(EXERCISE) Below are entries; copy exactly the lines from the one with "tilt_deg: -7.7" through the one with "focal_mm: 2.22", both included, and leave out the rest.

(GIVEN RECORDS)
● ● ● ●

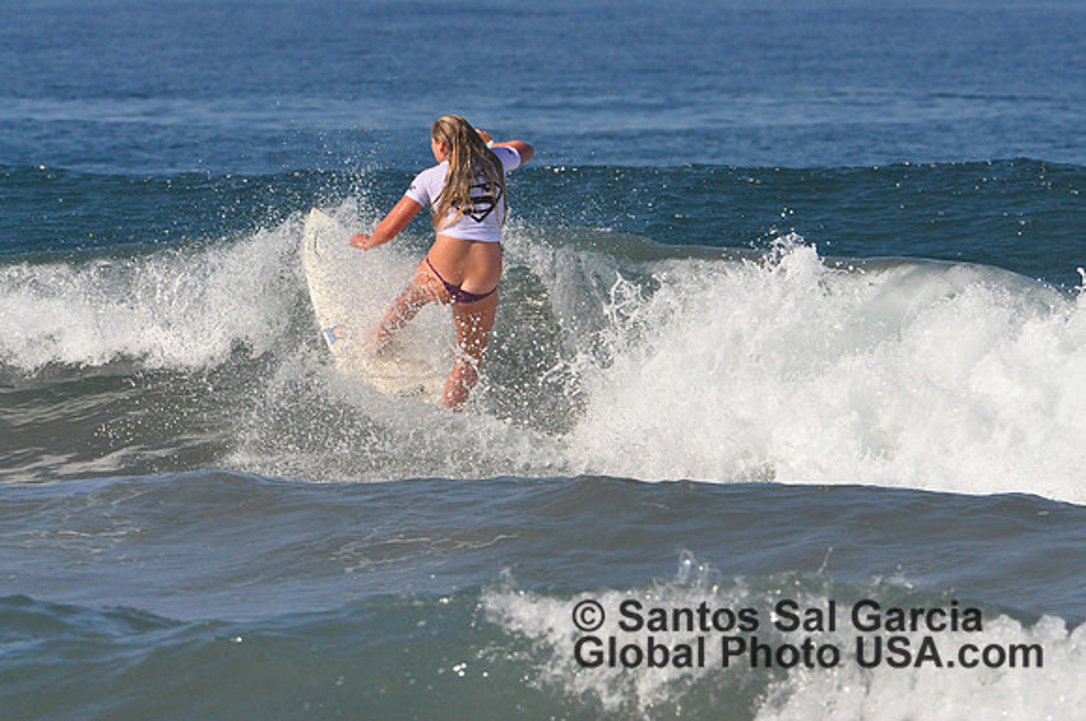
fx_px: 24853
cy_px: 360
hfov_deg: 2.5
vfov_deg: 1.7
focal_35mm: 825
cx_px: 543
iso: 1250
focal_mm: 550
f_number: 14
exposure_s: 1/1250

● ● ● ●

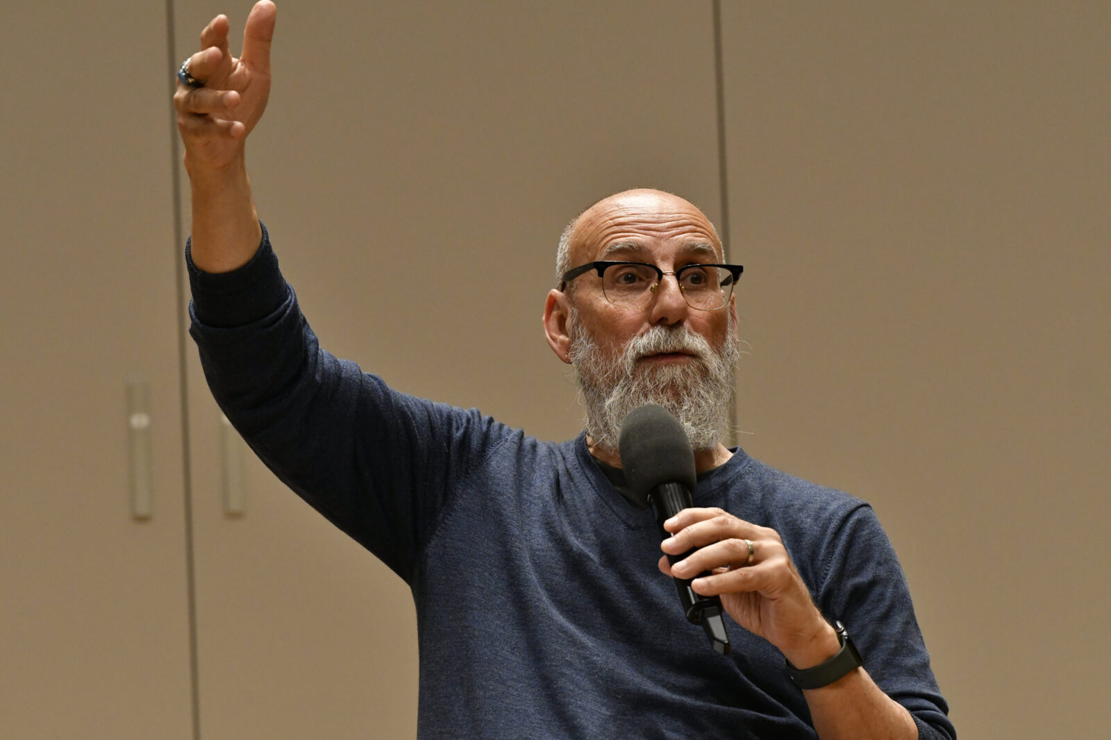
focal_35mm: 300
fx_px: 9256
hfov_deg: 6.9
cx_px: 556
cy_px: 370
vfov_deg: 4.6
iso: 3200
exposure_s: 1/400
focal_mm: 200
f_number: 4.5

● ● ● ●

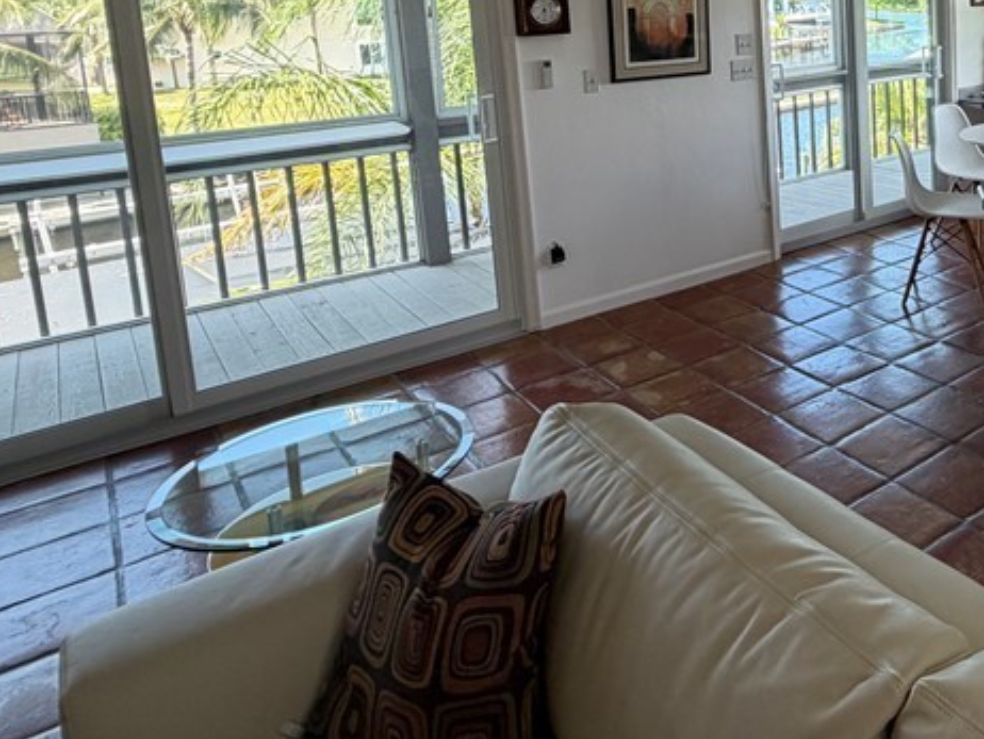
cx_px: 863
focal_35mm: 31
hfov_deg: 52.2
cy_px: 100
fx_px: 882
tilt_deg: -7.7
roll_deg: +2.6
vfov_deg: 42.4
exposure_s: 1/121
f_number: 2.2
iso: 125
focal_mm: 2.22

● ● ● ●

(TASK OUTPUT)
tilt_deg: -7.7
roll_deg: +2.6
vfov_deg: 42.4
exposure_s: 1/121
f_number: 2.2
iso: 125
focal_mm: 2.22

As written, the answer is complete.